The task:
A verbatim copy of the listing is needed; pictures are to be left out.

Material for this task:
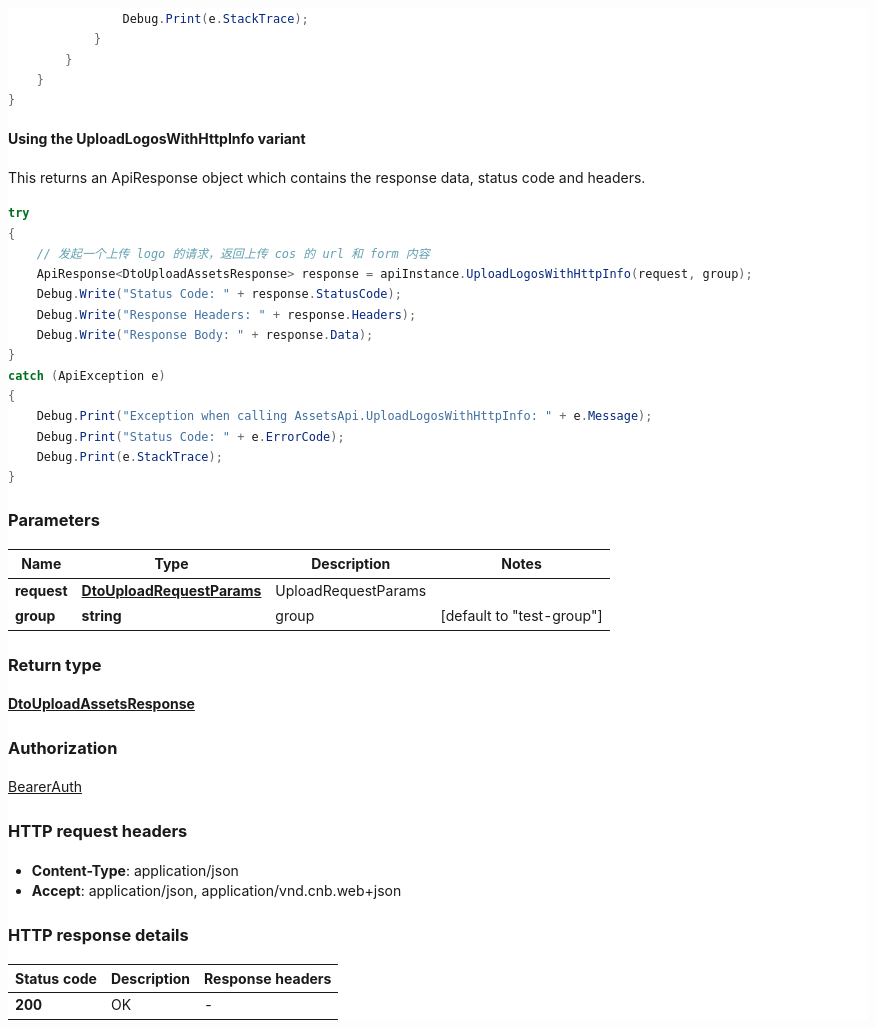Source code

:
 ```csharp
                Debug.Print(e.StackTrace);
            }
        }
    }
}
```

#### Using the UploadLogosWithHttpInfo variant
This returns an ApiResponse object which contains the response data, status code and headers.

```csharp
try
{
    // 发起一个上传 logo 的请求，返回上传 cos 的 url 和 form 内容
    ApiResponse<DtoUploadAssetsResponse> response = apiInstance.UploadLogosWithHttpInfo(request, group);
    Debug.Write("Status Code: " + response.StatusCode);
    Debug.Write("Response Headers: " + response.Headers);
    Debug.Write("Response Body: " + response.Data);
}
catch (ApiException e)
{
    Debug.Print("Exception when calling AssetsApi.UploadLogosWithHttpInfo: " + e.Message);
    Debug.Print("Status Code: " + e.ErrorCode);
    Debug.Print(e.StackTrace);
}
```

### Parameters

| Name | Type | Description | Notes |
|------|------|-------------|-------|
| **request** | [**DtoUploadRequestParams**](DtoUploadRequestParams.md) | UploadRequestParams |  |
| **group** | **string** | group | [default to &quot;test-group&quot;] |

### Return type

[**DtoUploadAssetsResponse**](DtoUploadAssetsResponse.md)

### Authorization

[BearerAuth](../README.md#BearerAuth)

### HTTP request headers

 - **Content-Type**: application/json
 - **Accept**: application/json, application/vnd.cnb.web+json


### HTTP response details
| Status code | Description | Response headers |
|-------------|-------------|------------------|
| **200** | OK |  -  |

Exercise solution:
Source code

:
 ```csharp
                Debug.Print(e.StackTrace);
            }
        }
    }
}
```

#### Using the UploadLogosWithHttpInfo variant
This returns an ApiResponse object which contains the response data, status code and headers.

```csharp
try
{
    // 发起一个上传 logo 的请求，返回上传 cos 的 url 和 form 内容
    ApiResponse<DtoUploadAssetsResponse> response = apiInstance.UploadLogosWithHttpInfo(request, group);
    Debug.Write("Status Code: " + response.StatusCode);
    Debug.Write("Response Headers: " + response.Headers);
    Debug.Write("Response Body: " + response.Data);
}
catch (ApiException e)
{
    Debug.Print("Exception when calling AssetsApi.UploadLogosWithHttpInfo: " + e.Message);
    Debug.Print("Status Code: " + e.ErrorCode);
    Debug.Print(e.StackTrace);
}
```

### Parameters

| Name | Type | Description | Notes |
|------|------|-------------|-------|
| **request** | [**DtoUploadRequestParams**](DtoUploadRequestParams.md) | UploadRequestParams |  |
| **group** | **string** | group | [default to &quot;test-group&quot;] |

### Return type

[**DtoUploadAssetsResponse**](DtoUploadAssetsResponse.md)

### Authorization

[BearerAuth](../README.md#BearerAuth)

### HTTP request headers

 - **Content-Type**: application/json
 - **Accept**: application/json, application/vnd.cnb.web+json


### HTTP response details
| Status code | Description | Response headers |
|-------------|-------------|------------------|
| **200** | OK |  -  |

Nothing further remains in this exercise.